Task instructions => Retype every entry below without altering anything.
==================================================
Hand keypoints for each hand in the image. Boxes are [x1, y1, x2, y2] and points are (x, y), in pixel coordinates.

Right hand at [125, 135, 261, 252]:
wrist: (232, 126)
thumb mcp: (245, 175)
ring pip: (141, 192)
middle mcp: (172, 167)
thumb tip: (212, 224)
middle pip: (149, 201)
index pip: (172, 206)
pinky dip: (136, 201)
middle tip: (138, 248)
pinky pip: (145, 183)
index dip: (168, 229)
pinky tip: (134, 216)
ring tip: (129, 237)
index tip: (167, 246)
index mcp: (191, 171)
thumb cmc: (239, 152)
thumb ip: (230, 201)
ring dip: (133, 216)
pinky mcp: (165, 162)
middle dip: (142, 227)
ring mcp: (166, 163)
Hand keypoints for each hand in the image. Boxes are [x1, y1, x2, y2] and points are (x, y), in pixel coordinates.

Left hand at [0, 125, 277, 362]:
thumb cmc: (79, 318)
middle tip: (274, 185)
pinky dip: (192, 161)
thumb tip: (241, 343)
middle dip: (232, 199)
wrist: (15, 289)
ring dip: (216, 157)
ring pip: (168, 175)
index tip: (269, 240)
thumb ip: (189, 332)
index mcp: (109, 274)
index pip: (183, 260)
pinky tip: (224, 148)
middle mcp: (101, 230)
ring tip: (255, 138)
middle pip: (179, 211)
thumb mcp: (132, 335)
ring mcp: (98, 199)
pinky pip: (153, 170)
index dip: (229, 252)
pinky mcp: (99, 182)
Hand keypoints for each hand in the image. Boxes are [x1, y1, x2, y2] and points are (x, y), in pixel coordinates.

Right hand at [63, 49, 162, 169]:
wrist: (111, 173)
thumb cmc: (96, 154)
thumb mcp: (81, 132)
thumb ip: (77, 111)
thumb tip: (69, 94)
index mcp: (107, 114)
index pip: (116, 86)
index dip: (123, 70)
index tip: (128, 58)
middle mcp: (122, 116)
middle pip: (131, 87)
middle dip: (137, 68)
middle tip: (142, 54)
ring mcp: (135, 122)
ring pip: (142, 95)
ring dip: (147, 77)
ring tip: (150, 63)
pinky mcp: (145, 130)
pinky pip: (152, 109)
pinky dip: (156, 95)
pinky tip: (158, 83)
==================================================
Problem solution =>
Hand keypoints for each hand in the image. Boxes are [x1, y1, x2, y2] and points are (x, y), in pixel coordinates.

Right hand at [125, 135, 261, 252]:
wrist: (232, 126)
thumb mcp: (245, 175)
ring pip: (141, 192)
middle mcp: (172, 167)
thumb tip: (212, 224)
middle pip: (149, 201)
index pip: (172, 206)
pinky dip: (136, 201)
middle tip: (138, 248)
pinky pip: (145, 183)
index dip: (168, 229)
pinky tip: (134, 216)
ring tip: (129, 237)
index tip: (167, 246)
index mcp: (191, 171)
thumb cmc: (239, 152)
thumb ip: (230, 201)
ring dip: (133, 216)
pinky mcp: (165, 162)
middle dip: (142, 227)
ring mcp: (166, 163)
Hand keypoints for each hand in the image. Boxes are [x1, y1, x2, y2] and points are (x, y), in pixel coordinates.

Left hand at [0, 125, 277, 362]:
thumb cmc: (79, 318)
middle tip: (274, 185)
pinky dip: (192, 161)
thumb tip: (241, 343)
middle dip: (232, 199)
wrist: (15, 289)
ring dip: (216, 157)
ring pip: (168, 175)
index tip: (269, 240)
thumb ip: (189, 332)
index mcp: (109, 274)
index pip: (183, 260)
pinky tip: (224, 148)
middle mcp: (101, 230)
ring tip: (255, 138)
middle pip: (179, 211)
thumb mcp: (132, 335)
ring mcp: (98, 199)
pinky pip: (153, 170)
index dip: (229, 252)
pinky mcp: (99, 182)
Hand keypoints for each hand in the image. Boxes are [x1, y1, x2, y2] and points are (x, y), in pixel coordinates.

Right hand at [63, 49, 162, 169]:
wrist: (111, 173)
thumb cmc: (96, 154)
thumb mcp: (81, 132)
thumb ip: (77, 111)
thumb tip: (69, 94)
index mcp: (107, 114)
index pip: (116, 86)
index dip: (123, 70)
index tip: (128, 58)
middle mcp: (122, 116)
middle pip: (131, 87)
middle dip: (137, 68)
middle tip: (142, 54)
ring mcp: (135, 122)
ring pip: (142, 95)
ring dip: (147, 77)
ring tip: (150, 63)
pinky mcp: (145, 130)
pinky pip: (152, 109)
pinky dip: (156, 95)
pinky tip: (158, 83)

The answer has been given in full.